2. Method for the manufacture of multilayer tube shoulders according to claim 1, characterized in that the inner layer (3) is a barrier layer (3).
3. Method for the manufacture of multilayer tube shoulders according to claims 1 or 2, characterized in that on injecting the second material component (2) a tube body is integrally connected to the tube shoulder (1).

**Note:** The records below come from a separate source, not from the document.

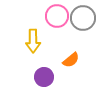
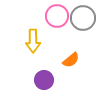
purple circle: moved 3 px down
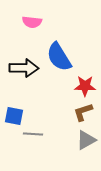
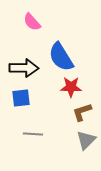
pink semicircle: rotated 42 degrees clockwise
blue semicircle: moved 2 px right
red star: moved 14 px left, 1 px down
brown L-shape: moved 1 px left
blue square: moved 7 px right, 18 px up; rotated 18 degrees counterclockwise
gray triangle: rotated 15 degrees counterclockwise
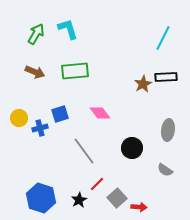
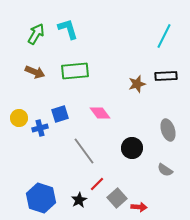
cyan line: moved 1 px right, 2 px up
black rectangle: moved 1 px up
brown star: moved 6 px left; rotated 12 degrees clockwise
gray ellipse: rotated 25 degrees counterclockwise
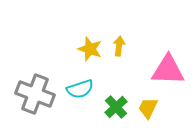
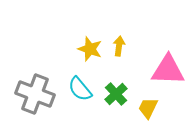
cyan semicircle: rotated 68 degrees clockwise
green cross: moved 13 px up
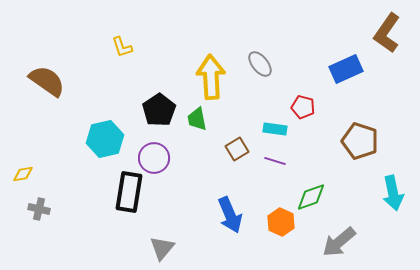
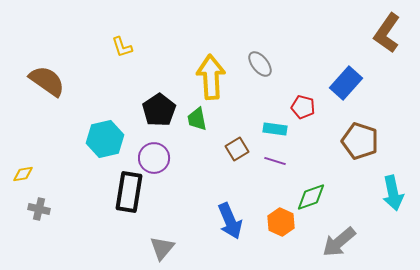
blue rectangle: moved 14 px down; rotated 24 degrees counterclockwise
blue arrow: moved 6 px down
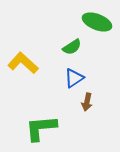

4. Mould (10) for the facture of multilayer tube shoulders according to the method according to one of claims 1 to 3, characterized by a first opening (20) and a second opening (21) in which openings (20, 21) a first and a second support (12.1, 12.2) and a first and a second release element (14.1, 14.2) are arranged, such that a first and a second cavity (22, 23) for manufacture of an inner layer (3) and an outer layer (2) of a multilayer tube shoulder (1) are formed.
5. Mould (10) for manufacture of multilayer tube shoulders (1) according to claim 4, characterized in that the support is a core (12.1, 12.2) and the release element (14.1, 14.2) is of annular shape.
6. Mould (10) for manufacture of multilayer tube shoulders (1) according to one of claims 4 or 5, characterized in that the first and second core (12.1, 12.2) are applied simultaneously.
7. Tube shoulder (1), manufacturable according to the method according to one of claims 1 to 3, characterized in that the contact areas between the inner layer (3) and the outer layer (2) are of a design without undercut, such that a forceless demoulding is possible.
8. Tube shoulder (1) according to claim 7, characterized in that the inner layer (3) is designed in a rotation-symmetrical manner.
9. Tube shoulder (1) according to claim 7 or 8, characterized in that the contact areas between the inner layer (3) and the outer layer (2) are designed to be consequently diminishing.
10. Tube shoulder (1) according to one of claims 7 to 9, characterized in that the inner layer (3) consists of polyethylene terephthalate (PET) and the outer layer (2) consists of polyethylene (PE).